======== Extracted text
JH: Especially if you’re running a practice with a lots of mouths to feed.
SG: Yes, exactly. Occasionally you think: wouldn’t it be nice to have one of those jo
bs that, at the end of the day, you can just forget about. Sometimes I get home and I just don’t want to talk. You have to do other things; I have to keep fit and maintain friendships but I’m not very good at that. Thankfully, I have Janey for that. Also, I’ve started to read things that aren’t about architecture. Plus, I run – and we tramp as well as ski. It’s difficult to think entirely about architecture and I’m not sure it’s entirely helpful.
JH: You can live easily within a bubble in the architectural world.
SG: Yes. It’s a bit like what I was saying about Italian, Scandinavian and Māori culture: it’s not isolated, it’s holistic. If you do live in a bubble, I imagine that your architecture must suffer – it’s not going to be a real meaningful thing. There is a lot of architecture that I’ve lost interest in.
JH: That happens when you’ve looked at a lot of architecture.
SG: The fundamentals of architecture is that you have to create space. But so much architecture is worried about sculptural form and sometimes that creates amazing spaces but, frequently, it doesn’t. There is a difference between architecture and product design and sculpture. I think there is a mind and a skill that some people have about creating form. Zaha Hadid and Frank Gehry are two of the most famous architects in the world and they’re creating what I believe to be sculptural architecture. But what is important to me is the creation of space.
JH: And what is space for? People.
SG: Absolutely, it’s about people. It’s for occupation and habitation. It’s about living. When I was at the School of Architecture, John Gray was teaching architectural communication and he was a great sketcher; he would measure up a Victorian house with a tape measure and make us all do it and then draw the house freehand from the measurements with all of the furniture in it.
Now, it’s something I do all of the time. A lot of the work we do is corporate interior design where we are not changing the base building significantly but inhabiting an existing space – recycling or repurposing an existing building, like the City Gallery or Conservation House, or the work we’re doing in Hutt City at the moment. Here, you always draw the furniture and the partitions – the hard and soft fit-outs. You need to know how a building will work.
JH: It’s so frustrating to see a beautiful building that’s dysfunctional.
SG: As an architect, it’s a fascinating thing to understand why something doesn’t work and what could have been done differently.
JH: You need to be so judgmental of yourself, don’t you?
SG: If you can get every aspect right, you’re doing bloody well but the reality is that you don’t. So, habitation and occupation are very important to me. City Gallery, which I worked on for a 20–25-year period, is flexible and adaptable; it changes and has a new life every time you’re there. But it’s also a good vehicle for hanging art and I’m really proud of those spaces, which have a degree of character but also a degree of neutrality sufficient to allow new things to happen there.
The Barcelona pavilion would have to be one of my favourite buildings but I don’t believe that it would be as good if it didn’t have that sculpture in the pool at the end because, the way that you experience the building, it’s almost as if it was designed to host that sculpture. There are a few other elements, like a Barcelona chair and some curtains, but it’s not one of those spaces that would be rewarded for having a whole lot of life in it.
JH: It’s an aesthetic piece, isn’t it?
================
======== Dataset records
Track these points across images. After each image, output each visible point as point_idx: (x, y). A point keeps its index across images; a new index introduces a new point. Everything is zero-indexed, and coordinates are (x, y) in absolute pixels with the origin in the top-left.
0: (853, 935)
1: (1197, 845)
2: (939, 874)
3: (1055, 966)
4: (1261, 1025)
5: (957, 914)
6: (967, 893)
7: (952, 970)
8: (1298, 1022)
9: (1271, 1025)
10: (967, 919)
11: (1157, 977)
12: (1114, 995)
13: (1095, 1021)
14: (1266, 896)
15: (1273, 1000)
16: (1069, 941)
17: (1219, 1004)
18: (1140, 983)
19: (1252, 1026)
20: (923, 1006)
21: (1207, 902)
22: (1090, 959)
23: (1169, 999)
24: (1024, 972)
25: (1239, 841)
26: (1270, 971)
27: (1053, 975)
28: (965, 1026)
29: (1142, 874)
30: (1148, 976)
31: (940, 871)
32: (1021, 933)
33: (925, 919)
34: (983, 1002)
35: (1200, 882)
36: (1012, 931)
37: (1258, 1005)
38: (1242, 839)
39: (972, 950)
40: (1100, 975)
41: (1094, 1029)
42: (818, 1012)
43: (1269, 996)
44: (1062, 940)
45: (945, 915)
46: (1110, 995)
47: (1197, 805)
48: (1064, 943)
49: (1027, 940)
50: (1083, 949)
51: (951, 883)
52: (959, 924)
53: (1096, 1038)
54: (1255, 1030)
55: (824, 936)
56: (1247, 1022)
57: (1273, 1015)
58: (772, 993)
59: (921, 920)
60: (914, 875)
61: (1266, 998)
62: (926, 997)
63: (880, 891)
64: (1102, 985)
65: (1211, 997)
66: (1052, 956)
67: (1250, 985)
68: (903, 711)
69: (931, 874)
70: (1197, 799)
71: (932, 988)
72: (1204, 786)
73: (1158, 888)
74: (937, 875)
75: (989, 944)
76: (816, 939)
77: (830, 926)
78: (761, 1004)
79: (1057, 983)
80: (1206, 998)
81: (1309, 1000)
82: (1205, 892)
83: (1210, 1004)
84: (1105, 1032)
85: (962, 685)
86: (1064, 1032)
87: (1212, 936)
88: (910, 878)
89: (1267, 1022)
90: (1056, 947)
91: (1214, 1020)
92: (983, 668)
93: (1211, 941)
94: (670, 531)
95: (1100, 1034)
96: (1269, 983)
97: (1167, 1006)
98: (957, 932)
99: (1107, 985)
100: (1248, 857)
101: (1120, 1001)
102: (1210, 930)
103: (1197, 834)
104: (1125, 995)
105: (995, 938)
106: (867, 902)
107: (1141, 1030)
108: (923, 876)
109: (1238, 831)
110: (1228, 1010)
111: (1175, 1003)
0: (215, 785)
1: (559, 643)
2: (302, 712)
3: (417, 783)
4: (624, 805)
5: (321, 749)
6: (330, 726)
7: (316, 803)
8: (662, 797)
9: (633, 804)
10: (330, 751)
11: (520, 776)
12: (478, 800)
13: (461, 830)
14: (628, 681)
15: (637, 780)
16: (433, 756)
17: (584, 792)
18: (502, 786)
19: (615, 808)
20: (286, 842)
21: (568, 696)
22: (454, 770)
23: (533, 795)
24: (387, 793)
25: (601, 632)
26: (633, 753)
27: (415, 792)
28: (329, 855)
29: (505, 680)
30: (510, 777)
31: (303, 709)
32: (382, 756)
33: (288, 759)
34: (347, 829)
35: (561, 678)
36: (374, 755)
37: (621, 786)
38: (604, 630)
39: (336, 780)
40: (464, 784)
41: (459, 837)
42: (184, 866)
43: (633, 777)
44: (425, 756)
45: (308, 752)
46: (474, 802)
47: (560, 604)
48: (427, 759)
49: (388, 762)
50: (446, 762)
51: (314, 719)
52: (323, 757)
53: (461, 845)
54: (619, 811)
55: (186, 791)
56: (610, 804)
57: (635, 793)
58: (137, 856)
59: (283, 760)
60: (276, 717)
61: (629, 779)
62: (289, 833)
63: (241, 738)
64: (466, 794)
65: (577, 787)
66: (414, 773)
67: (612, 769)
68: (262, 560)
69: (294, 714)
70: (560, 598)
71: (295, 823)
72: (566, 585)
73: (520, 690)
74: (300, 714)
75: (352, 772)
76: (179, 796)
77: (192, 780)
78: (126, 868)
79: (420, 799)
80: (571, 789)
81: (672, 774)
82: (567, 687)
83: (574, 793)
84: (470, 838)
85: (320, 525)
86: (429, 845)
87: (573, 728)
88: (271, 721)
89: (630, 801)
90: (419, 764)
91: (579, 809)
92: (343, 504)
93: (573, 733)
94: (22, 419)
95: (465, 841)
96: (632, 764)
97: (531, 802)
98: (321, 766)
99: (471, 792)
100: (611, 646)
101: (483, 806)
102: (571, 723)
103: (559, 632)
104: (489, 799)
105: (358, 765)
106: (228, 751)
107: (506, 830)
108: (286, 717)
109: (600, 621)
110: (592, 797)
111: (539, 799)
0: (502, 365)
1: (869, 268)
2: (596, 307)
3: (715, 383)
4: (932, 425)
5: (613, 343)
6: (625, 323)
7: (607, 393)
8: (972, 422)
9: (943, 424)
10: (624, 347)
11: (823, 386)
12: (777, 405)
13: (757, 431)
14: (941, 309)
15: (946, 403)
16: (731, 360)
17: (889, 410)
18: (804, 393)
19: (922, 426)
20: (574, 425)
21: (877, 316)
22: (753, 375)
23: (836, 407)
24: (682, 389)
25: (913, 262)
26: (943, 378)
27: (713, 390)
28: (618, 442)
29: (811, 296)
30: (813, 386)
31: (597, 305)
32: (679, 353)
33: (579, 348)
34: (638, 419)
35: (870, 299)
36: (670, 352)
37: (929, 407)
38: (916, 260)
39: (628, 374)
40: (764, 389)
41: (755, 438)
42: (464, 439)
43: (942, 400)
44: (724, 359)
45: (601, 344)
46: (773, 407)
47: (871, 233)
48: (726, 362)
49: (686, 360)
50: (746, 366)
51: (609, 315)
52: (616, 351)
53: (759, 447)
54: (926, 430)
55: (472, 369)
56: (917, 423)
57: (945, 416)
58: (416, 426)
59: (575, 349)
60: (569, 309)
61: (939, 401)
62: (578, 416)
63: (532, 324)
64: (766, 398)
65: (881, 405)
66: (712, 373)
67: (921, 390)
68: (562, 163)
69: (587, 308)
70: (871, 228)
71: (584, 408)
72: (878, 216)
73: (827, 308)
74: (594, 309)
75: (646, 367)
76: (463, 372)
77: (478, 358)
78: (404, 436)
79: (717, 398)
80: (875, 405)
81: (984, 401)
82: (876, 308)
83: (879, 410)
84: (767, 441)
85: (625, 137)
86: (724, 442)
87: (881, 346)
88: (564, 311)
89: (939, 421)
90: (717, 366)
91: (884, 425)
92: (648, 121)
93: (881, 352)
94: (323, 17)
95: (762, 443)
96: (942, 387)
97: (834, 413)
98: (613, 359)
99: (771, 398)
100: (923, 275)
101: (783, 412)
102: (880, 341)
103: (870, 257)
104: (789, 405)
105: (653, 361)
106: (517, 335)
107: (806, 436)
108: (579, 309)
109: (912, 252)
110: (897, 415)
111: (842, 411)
================
### Tasks for this exercise
(A) Answer these questions using the architecture interview:
(i) Who taught architectural communication when SG was at the School of Architecture?
(ii) Over what span of years did SG work on City Gallery?
(iii) Which two architects does SG say are creating sculptural architecture?
(B) Reproduce the architecture interview word for word, everything from "SG: As an architect, it’s" down to "to happen there.".

### Answers in order
(A)
(i) John Gray
(ii) A 20–25-year period
(iii) Zaha Hadid and Frank Gehry

(B)
SG: As an architect, it’s a fascinating thing to understand why something doesn’t work and what could have been done differently.
JH: You need to be so judgmental of yourself, don’t you?
SG: If you can get every aspect right, you’re doing bloody well but the reality is that you don’t. So, habitation and occupation are very important to me. City Gallery, which I worked on for a 20–25-year period, is flexible and adaptable; it changes and has a new life every time you’re there. But it’s also a good vehicle for hanging art and I’m really proud of those spaces, which have a degree of character but also a degree of neutrality sufficient to allow new things to happen there.